Informatica has introduced its serverless, Spark-based Cloud Data Integration engine that offers accelerated performance using the NVIDIA RAPIDS Accelerator for Apache Spark with NVIDIA accelerated computing.
For the first time users have access to end-to-end machine learning operations (MLOps) capabilities by operationalising machine learning models, and to the power of data management with the scalability and speed delivered by RAPIDS data science software and NVIDIA infrastructure. This is a big milestone on the road toward data democratisation and a critical step to scale up digital transformation efforts.

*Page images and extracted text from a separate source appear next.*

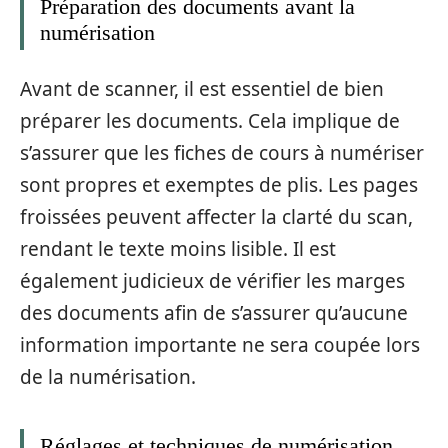
Préparation des documents avant la
numérisation
Avant de scanner, il est essentiel de bien
préparer les documents. Cela implique de
s’assurer que les fiches de cours à numériser
sont propres et exemptes de plis. Les pages
froissées peuvent affecter la clarté du scan,
rendant le texte moins lisible. Il est
également judicieux de vérifier les marges
des documents afin de s’assurer qu’aucune
information importante ne sera coupée lors
de la numérisation.
Réglages et techniques de numérisation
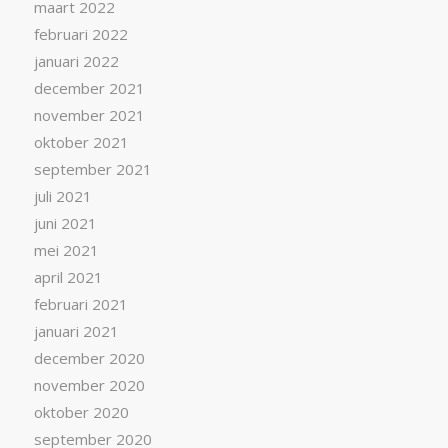
maart 2022
februari 2022
januari 2022
december 2021
november 2021
oktober 2021
september 2021
juli 2021
juni 2021
mei 2021
april 2021
februari 2021
januari 2021
december 2020
november 2020
oktober 2020
september 2020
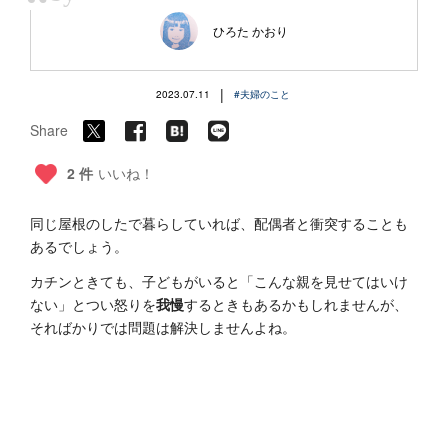
“
ひろた かおり
|
2023.07.11
#夫婦のこと
Share
2 件
いいね！
同じ屋根のしたで暮らしていれば、配偶者と衝突することも
あるでしょう。
カチンときても、子どもがいると「こんな親を見せてはいけ
ない」とつい怒りを
我慢
するときもあるかもしれませんが、
そればかりでは問題は解決しませんよね。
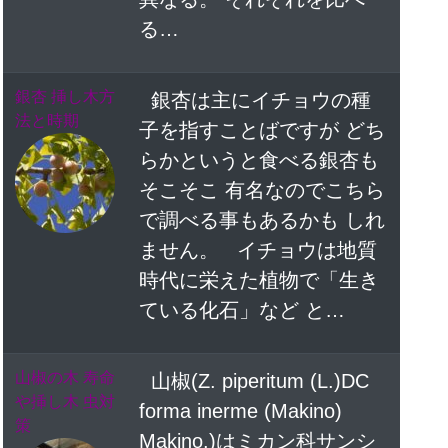
る…
銀杏 挿し木方
銀杏は主にイチョウの種
法と時期
子を指すことばですが どち
らかというと食べる銀杏も
そこそこ 有名なのでこちら
で調べる事もあるかも しれ
ません。 イチョウは地質
時代に栄えた植物で「生き
ている化石」など と…
山椒の木 寿命
山椒(Z. piperitum (L.)DC
や挿し木 虫対
forma inerme (Makino)
策
Makino.)はミカン科サンシ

According to Gartner, “Forty-one percent of employees outside of corporate IT are no longer just ‘end users’ of technology. They are technology producers who customise or build their own analytics or technology solutions to support their work”[1]. These technology producers perform advanced analytics and manage vast datasets, resulting in data democratisation. But for this to be successful, companies need to provide these users access to timely and accurate data.

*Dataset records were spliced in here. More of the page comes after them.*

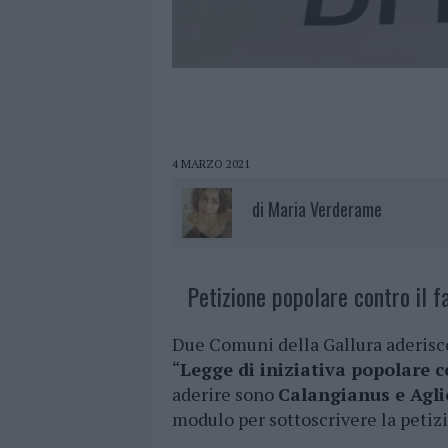
4 MARZO 2021
di
Maria Verderame
Petizione popolare contro il f
Due Comuni della Gallura aderisco
“
Legge di iniziativa popolare 
aderire sono
Calangianus e Agl
modulo per sottoscrivere la petiz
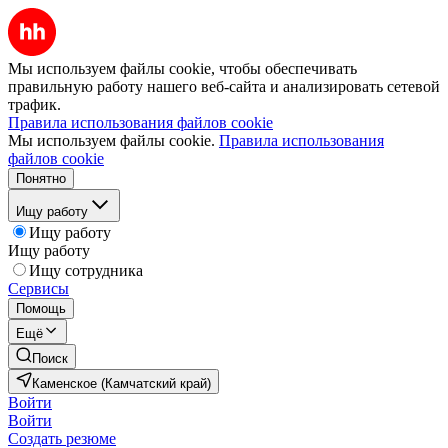
Мы используем файлы cookie, чтобы обеспечивать
правильную работу нашего веб-сайта и анализировать сетевой
трафик.
Правила использования файлов cookie
Мы используем файлы cookie.
Правила использования
файлов cookie
Понятно
Ищу работу
Ищу работу
Ищу работу
Ищу сотрудника
Сервисы
Помощь
Ещё
Поиск
Каменское (Камчатский край)
Войти
Войти
Создать резюме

Informatica is the industry’s first cloud data management company offering citizen integrators, data engineers, machine learning engineers, and data scientists alike zero overhead, zero coding data access through serverless multicloud data management while applying NVIDIA’s revolutionary GPU acceleration to Informatica’s MLOps and DataOps workloads.
“Data science is the backbone of AI, as it is key to transforming oceans of enterprise data into business opportunities,” said Manuvir Das, Head of Enterprise Computing, NVIDIA. “Informatica’s integration of RAPIDS Accelerator for Apache Spark with NVIDIA accelerated computing brings the world’s most advanced infrastructure to the many industries that rely on Informatica’s enterprise cloud data management solutions, enabling customers to speed their data science and AI pipelines across their cloud and on-prem data centers.”

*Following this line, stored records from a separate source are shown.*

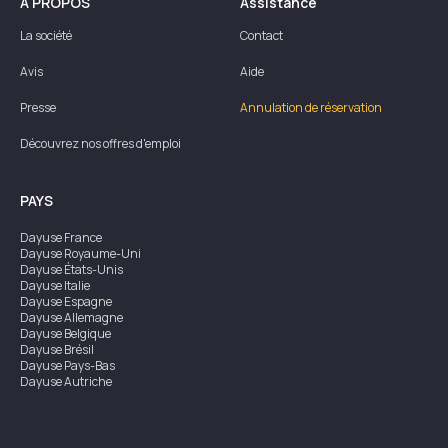
À PROPOS
Assistance
La société
Contact
Avis
Aide
Presse
Annulation de réservation
Découvrez nos offres d'emploi
PAYS
Dayuse
France
Dayuse
Royaume-Uni
Dayuse
États-Unis
Dayuse
Italie
Dayuse
Espagne
Dayuse
Allemagne
Dayuse
Belgique
Dayuse
Brésil
Dayuse
Pays-Bas
Dayuse
Autriche
Dayuse
Australie
Dayuse
Irlande
Dayuse
Hong Kong
Dayuse
Canada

With this product milestone customers will now experience:
1. Increased Data Processing Speed up to 5X: To generate business insights, data analytics, machine learning, and data science projects all rely on clean and processed data from data pipelines that collect, transform, cleanse, and prepare it for extraction. Traditionally, the data pipelines run on slower CPUs whereas GPUs are faster, utilising parallel processing that allows for multiple threads to execute at the same time. With this announcement, Informatica customers can accelerate their data management workloads and operationalise machine learning models using NVIDIA GPUs to ingest and process data up to 5X faster and at scale, enabling faster insights to make critical business decisions.
2. Accelerate Data Democratisation Across the Enterprise: The accelerated computing made possible by NVIDIA GPUs and software has been used to improve the performance of compute-intensive AI and machine learning workloads, but traditionally required sophisticated Spark expertise and highly skilled developers. Informatica’s simple drag-and-drop GUI-based development experience removes the complexity by converting simple mappings to sophisticated Spark code that can execute on GPUs at scale. Informatica has been democratising data access with its data integration products for years and is now pushing the frontiers by democratising GPU access to data consumers at large.
3. Up to 72% Lower Total Cost of Ownership: Data analytics and data science projects are compute-intensive and data heavy. Operationalising these projects at scale requires a constant feed of cleansed data from various sources at high velocity, often at a high cost. By leveraging the power of GPU-accelerated software and computing, data management pipelines, MLOps and DataOps frameworks built on Informatica can deliver up to 72% TCO savings, allowing customers to accelerate their data delivery and realise huge cost savings.
“Data democratisation is the holy grail of digital transformation initiatives,” said Jitesh Ghai, Chief Product Officer, Informatica. “You can’t leverage the power of data and gain valuable insights if you are restricted in your data access. Our collaboration with NVIDIA is valuable to us in bringing enterprise-scale data democratisation and narrowing the gap between the data-haves and the data-have-nots within the enterprise. This important milestone with NVIDIA shows our continued commitment to unlock the value of data embedded in organisations across all levels and more importantly empower all key users to gain faster business-critical insights and operationalise data analytics and data science projects at scale.”